Again, as with the first procedure, at the two extremes the p-values are compared to 0.05 and to 0.05/17. The progression of the thresholds, though, is not linear, and the stepping direction is in the other way – from the smallest p-value to the largest.

So far we have demonstrated both procedures on the same data. There is a difference between the results of the analysis of the two procedures, the first one rejecting 9 hypotheses the second only 9. Which one is more appropriate? The first procedure requires that the estimated differences be statistically independent or positively dependent. The second one requires no such assumption – in fact it requires no assumption at all. Checking the dependencies among our differences of endpoints we found a few quite large and significant negative correlations. Therefore, the correct procedure to use in this example is the more general second procedure.

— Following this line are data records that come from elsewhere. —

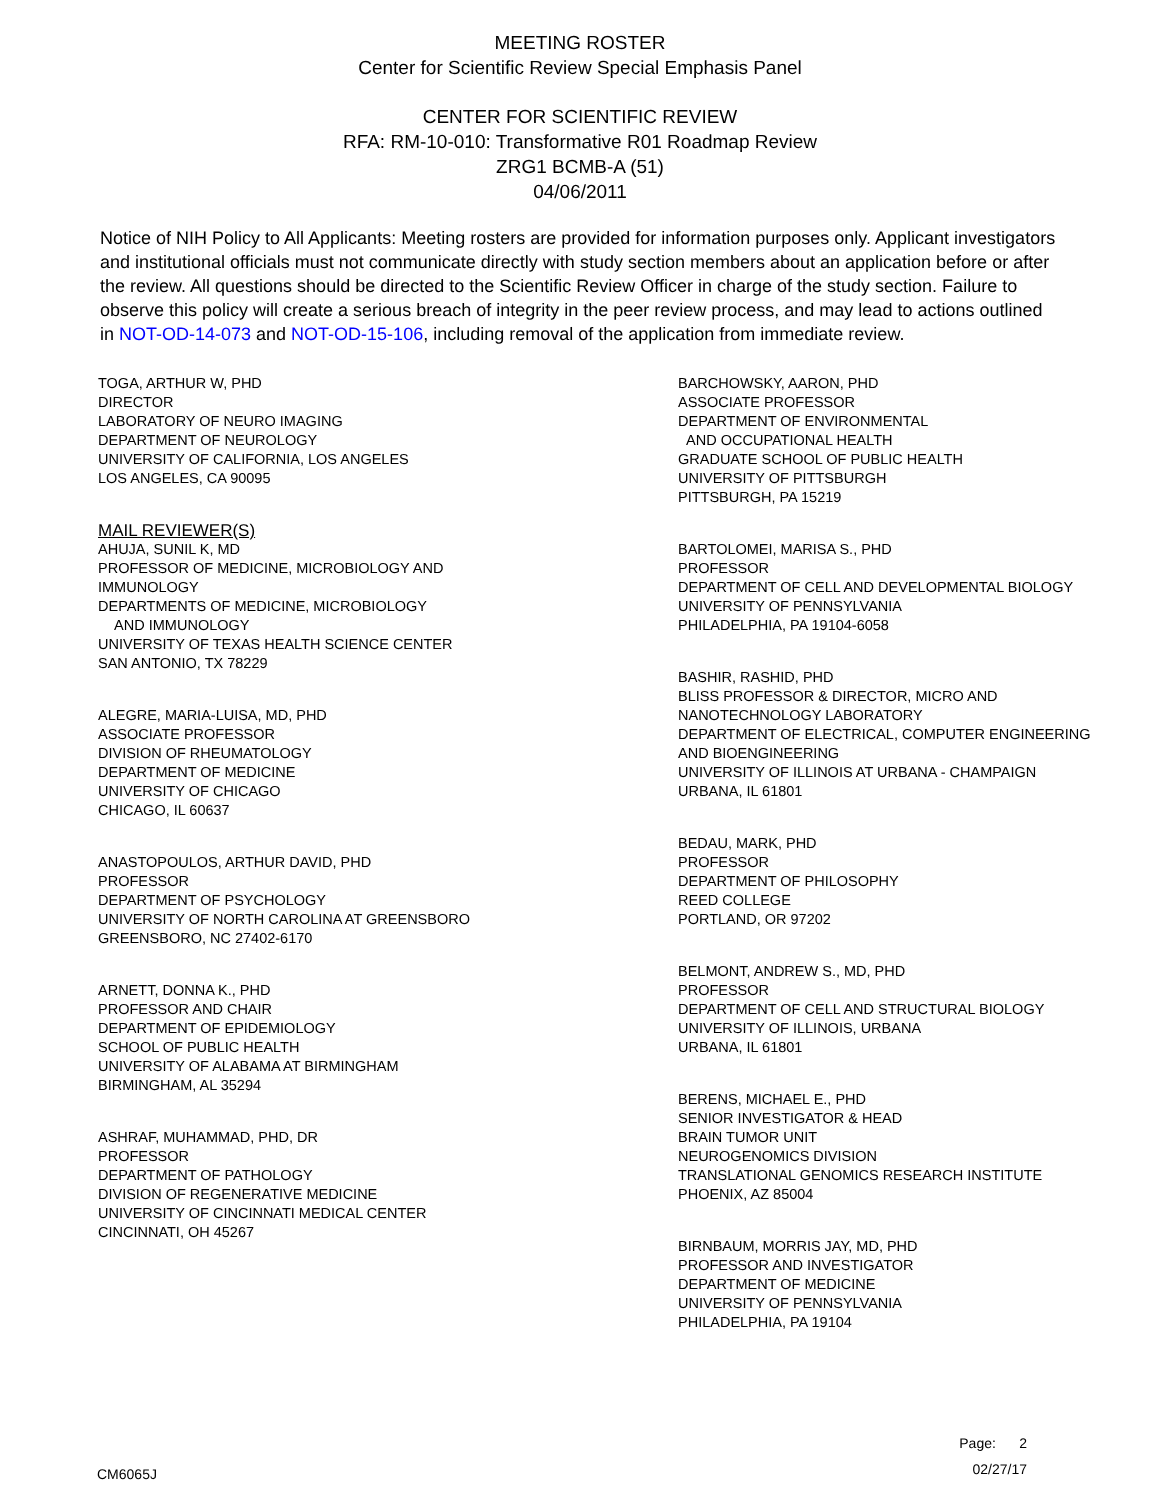MEETING ROSTER
Center for Scientific Review Special Emphasis Panel
CENTER FOR SCIENTIFIC REVIEW
RFA: RM-10-010: Transformative R01 Roadmap Review
ZRG1 BCMB-A (51)
04/06/2011
Notice of NIH Policy to All Applicants: Meeting rosters are provided for information purposes only. Applicant investigators and institutional officials must not communicate directly with study section members about an application before or after the review. All questions should be directed to the Scientific Review Officer in charge of the study section. Failure to observe this policy will create a serious breach of integrity in the peer review process, and may lead to actions outlined in NOT-OD-14-073 and NOT-OD-15-106, including removal of the application from immediate review.
TOGA, ARTHUR W, PHD
DIRECTOR
LABORATORY OF NEURO IMAGING
DEPARTMENT OF NEUROLOGY
UNIVERSITY OF CALIFORNIA, LOS ANGELES
LOS ANGELES, CA 90095
MAIL REVIEWER(S)
AHUJA, SUNIL K, MD
PROFESSOR OF MEDICINE, MICROBIOLOGY AND
IMMUNOLOGY
DEPARTMENTS OF MEDICINE, MICROBIOLOGY
AND IMMUNOLOGY
UNIVERSITY OF TEXAS HEALTH SCIENCE CENTER
SAN ANTONIO, TX 78229
ALEGRE, MARIA-LUISA, MD, PHD
ASSOCIATE PROFESSOR
DIVISION OF RHEUMATOLOGY
DEPARTMENT OF MEDICINE
UNIVERSITY OF CHICAGO
CHICAGO, IL 60637
ANASTOPOULOS, ARTHUR DAVID, PHD
PROFESSOR
DEPARTMENT OF PSYCHOLOGY
UNIVERSITY OF NORTH CAROLINA AT GREENSBORO
GREENSBORO, NC 27402-6170
ARNETT, DONNA K., PHD
PROFESSOR AND CHAIR
DEPARTMENT OF EPIDEMIOLOGY
SCHOOL OF PUBLIC HEALTH
UNIVERSITY OF ALABAMA AT BIRMINGHAM
BIRMINGHAM, AL 35294
ASHRAF, MUHAMMAD, PHD, DR
PROFESSOR
DEPARTMENT OF PATHOLOGY
DIVISION OF REGENERATIVE MEDICINE
UNIVERSITY OF CINCINNATI MEDICAL CENTER
CINCINNATI, OH 45267
BARCHOWSKY, AARON, PHD
ASSOCIATE PROFESSOR
DEPARTMENT OF ENVIRONMENTAL
AND OCCUPATIONAL HEALTH
GRADUATE SCHOOL OF PUBLIC HEALTH
UNIVERSITY OF PITTSBURGH
PITTSBURGH, PA 15219
BARTOLOMEI, MARISA S., PHD
PROFESSOR
DEPARTMENT OF CELL AND DEVELOPMENTAL BIOLOGY
UNIVERSITY OF PENNSYLVANIA
PHILADELPHIA, PA 19104-6058
BASHIR, RASHID, PHD
BLISS PROFESSOR & DIRECTOR, MICRO AND
NANOTECHNOLOGY LABORATORY
DEPARTMENT OF ELECTRICAL, COMPUTER ENGINEERING
AND BIOENGINEERING
UNIVERSITY OF ILLINOIS AT URBANA - CHAMPAIGN
URBANA, IL 61801
BEDAU, MARK, PHD
PROFESSOR
DEPARTMENT OF PHILOSOPHY
REED COLLEGE
PORTLAND, OR 97202
BELMONT, ANDREW S., MD, PHD
PROFESSOR
DEPARTMENT OF CELL AND STRUCTURAL BIOLOGY
UNIVERSITY OF ILLINOIS, URBANA
URBANA, IL 61801
BERENS, MICHAEL E., PHD
SENIOR INVESTIGATOR & HEAD
BRAIN TUMOR UNIT
NEUROGENOMICS DIVISION
TRANSLATIONAL GENOMICS RESEARCH INSTITUTE
PHOENIX, AZ 85004
BIRNBAUM, MORRIS JAY, MD, PHD
PROFESSOR AND INVESTIGATOR
DEPARTMENT OF MEDICINE
UNIVERSITY OF PENNSYLVANIA
PHILADELPHIA, PA 19104
CM6065J
Page: 2
02/27/17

As to the second example from Crabbe et al (1999), the design of the study implies that the tests are almost independent (testing interactions and main effects in a balanced ANOVA). Therefore we may use the first procedure. Exact p-values are not given in that paper, bthe available information allows to make some rough arithmetic: among the 56 tested hypotheses, 14 p-values are less than .00001, 6 between 0.00001 and 0.001, and 4 between 0.001 and 0.01. Thus the 24th p-value is less than 0.01. Since 0.01 < 0.05*24/56 at least these 24 p-values should be rejected. Had we had the full information, it is quite possible that a few more hypotheses could be rejected.

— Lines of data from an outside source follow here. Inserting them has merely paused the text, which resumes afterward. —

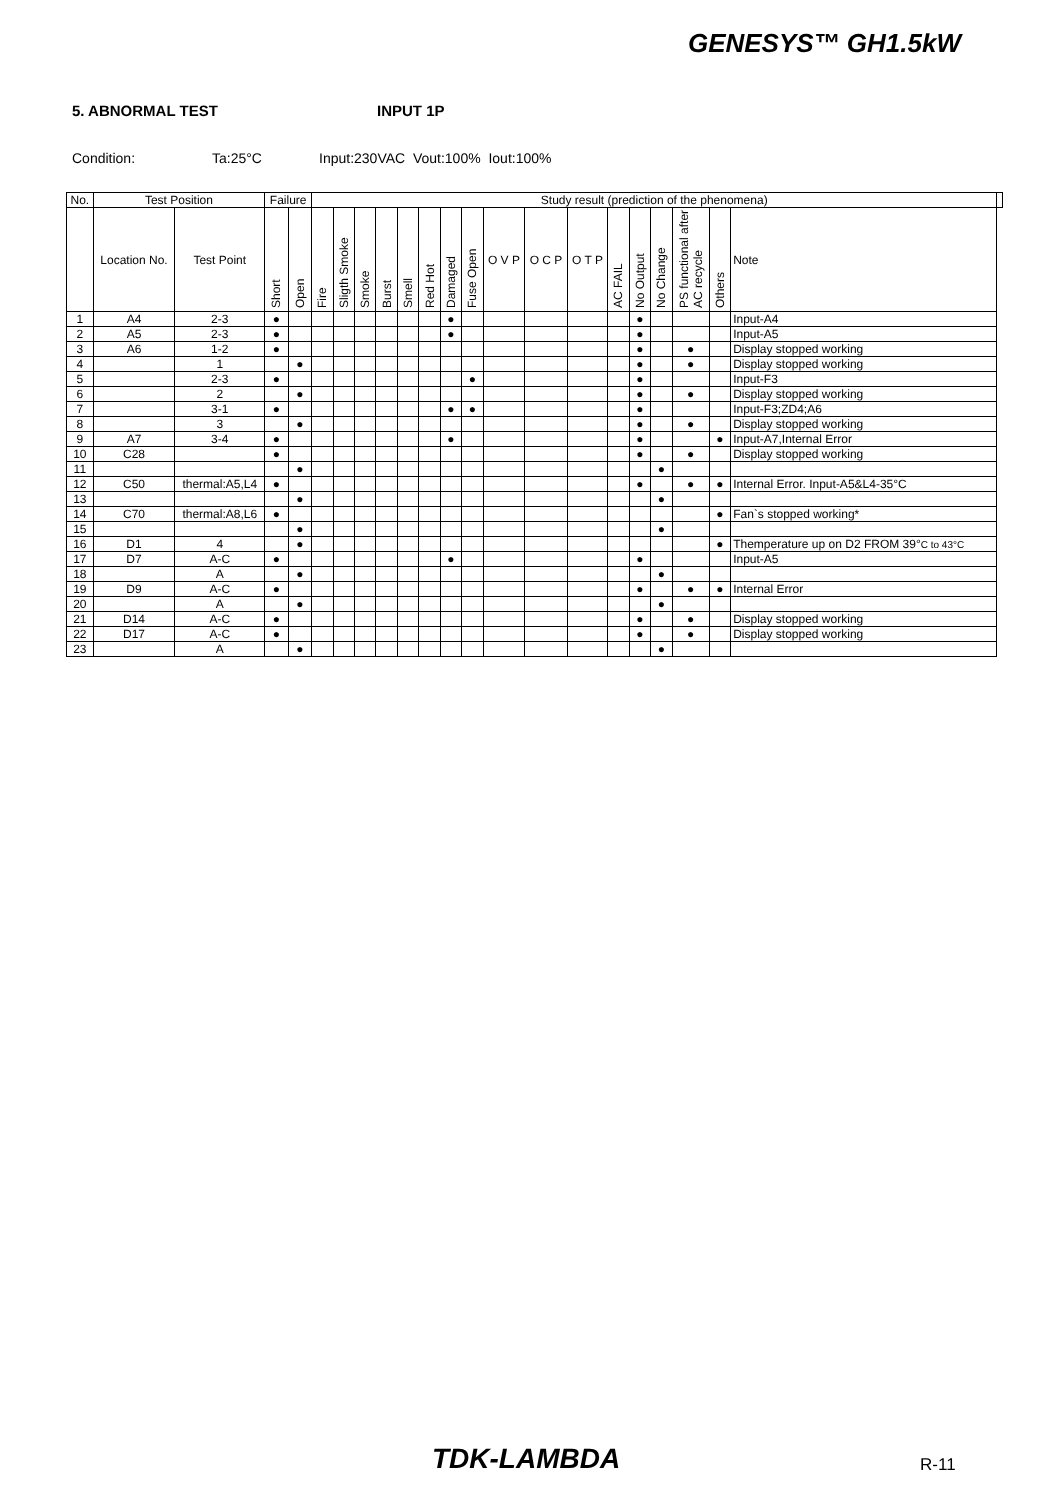GENESYS™ GH1.5kW
5. ABNORMAL TEST INPUT 1P
Condition: Ta:25°C Input:230VAC Vout:100% Iout:100%
| No. | Test Position | | Failure | | Study result (prediction of the phenomena) | | | | | | | | | | | | | | | | | |
| --- | --- | --- | --- | --- | --- | --- | --- | --- | --- | --- | --- | --- | --- | --- | --- | --- | --- | --- | --- | --- | --- | --- |
| | Location No. | Test Point | Short | Open | Fire | Sligth Smoke | Smoke | Burst | Smell | Red Hot | Damaged | Fuse Open | O V P | O C P | O T P | AC FAIL | No Output | No Change | PS functional after AC recycle | Others | Note | |
| 1 | A4 | 2-3 | ● | | | | | | | | ● | | | | | | ● | | | | Input-A4 | |
| 2 | A5 | 2-3 | ● | | | | | | | | ● | | | | | | ● | | | | Input-A5 | |
| 3 | A6 | 1-2 | ● | | | | | | | | | | | | | | ● | | ● | | Display stopped working | |
| 4 | | 1 | | ● | | | | | | | | | | | | | ● | | ● | | Display stopped working | |
| 5 | | 2-3 | ● | | | | | | | | | ● | | | | | ● | | | | Input-F3 | |
| 6 | | 2 | | ● | | | | | | | | | | | | | ● | | ● | | Display stopped working | |
| 7 | | 3-1 | ● | | | | | | | | ● | ● | | | | | ● | | | | Input-F3;ZD4;A6 | |
| 8 | | 3 | | ● | | | | | | | | | | | | | ● | | ● | | Display stopped working | |
| 9 | A7 | 3-4 | ● | | | | | | | | ● | | | | | | ● | | | ● | Input-A7,Internal Error | |
| 10 | C28 | | ● | | | | | | | | | | | | | | ● | | ● | | Display stopped working | |
| 11 | | | | ● | | | | | | | | | | | | | | ● | | | | |
| 12 | C50 | thermal:A5,L4 | ● | | | | | | | | | | | | | | ● | | ● | ● | Internal Error. Input-A5&L4-35°C | |
| 13 | | | | ● | | | | | | | | | | | | | | ● | | | | |
| 14 | C70 | thermal:A8,L6 | ● | | | | | | | | | | | | | | | | | ● | Fan`s stopped working* | |
| 15 | | | | ● | | | | | | | | | | | | | | ● | | | | |
| 16 | D1 | 4 | | ● | | | | | | | | | | | | | | | | ● | Themperature up on D2 FROM 39° C to 43°C | |
| 17 | D7 | A-C | ● | | | | | | | | ● | | | | | | ● | | | | Input-A5 | |
| 18 | | A | | ● | | | | | | | | | | | | | | ● | | | | |
| 19 | D9 | A-C | ● | | | | | | | | | | | | | | ● | | ● | ● | Internal Error | |
| 20 | | A | | ● | | | | | | | | | | | | | | ● | | | | |
| 21 | D14 | A-C | ● | | | | | | | | | | | | | | ● | | ● | | Display stopped working | |
| 22 | D17 | A-C | ● | | | | | | | | | | | | | | ● | | ● | | Display stopped working | |
| 23 | | A | | ● | | | | | | | | | | | | | | ● | | | | |
TDK-LAMBDA R-11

This paper also demonstrates how to overcome a possible manipulation of the FDR criterion. One may make the FDR criterion less restrictive by “throwing in” among the tested hypotheses a few ones that are plainly false, and therefore sure rejections. In this study the strains and parameters were so chosen to bring out strain differences as clearly as possible – here for a good reason and not merely in order to manipulate the FDR criterion. However, the information needed to tackle this difficulty appears also in the study: identifying the 8 “obvious” strain main effects, we can take them out of the analysis thereby leaning towards a more conservative FDR analysis. Having now 16 p-values less than 0.01, they should be compared to 0.05*16/48, and these same 16 are still rejected. The skeptic readers of other studies can always perform the above sensitivity analysis, if they suspect a problem, because the relevant information has to be included in the studies.

4. Discussion

It is clear that the Multiple Comparisons Problem has to be addressed in the comparison of behavioral endpoints between strains of mice. This is especially important in any automated screening tool which is designed for discovering of genetic differences, such as the effort of Golani et al (2000) in the study of exploratory behavior. The control of the false discovery rate seems to us the appropriate approach for that purpose, striking a balance between the concern about type I error-rate and the concern about type II error-rate that arises from being too conservative. In both examples analyzed this was evident, and in the analysis of Crabbe et al (1999) in fact the procedure actually got at the compromising level of strictness chosen by the experimenters on an intuitive level. We therefore recommend using FDR controlling procedures while screening an established list of endpoints or a potential pool of new ones.

Traditional multiple comparisons procedures offer even stricter control against the increased type I error of discovering a non-existing difference. Thus, if differences are found which pass the Bonferroni threshold, or other procedures that control the familywise error-rate, the evidence should be regarded as stronger. Williams et al suggest calling such differences as “highly significant”, and those passing the FDR threshold as simply “significant”. We are not sure that such formalism is needed, but we do emphasize that if a difference is not found to be statistically significant after controlling for the FDR, it should not be declared “statistically significant” - even if individually its corresponding p-value is less than 0.05.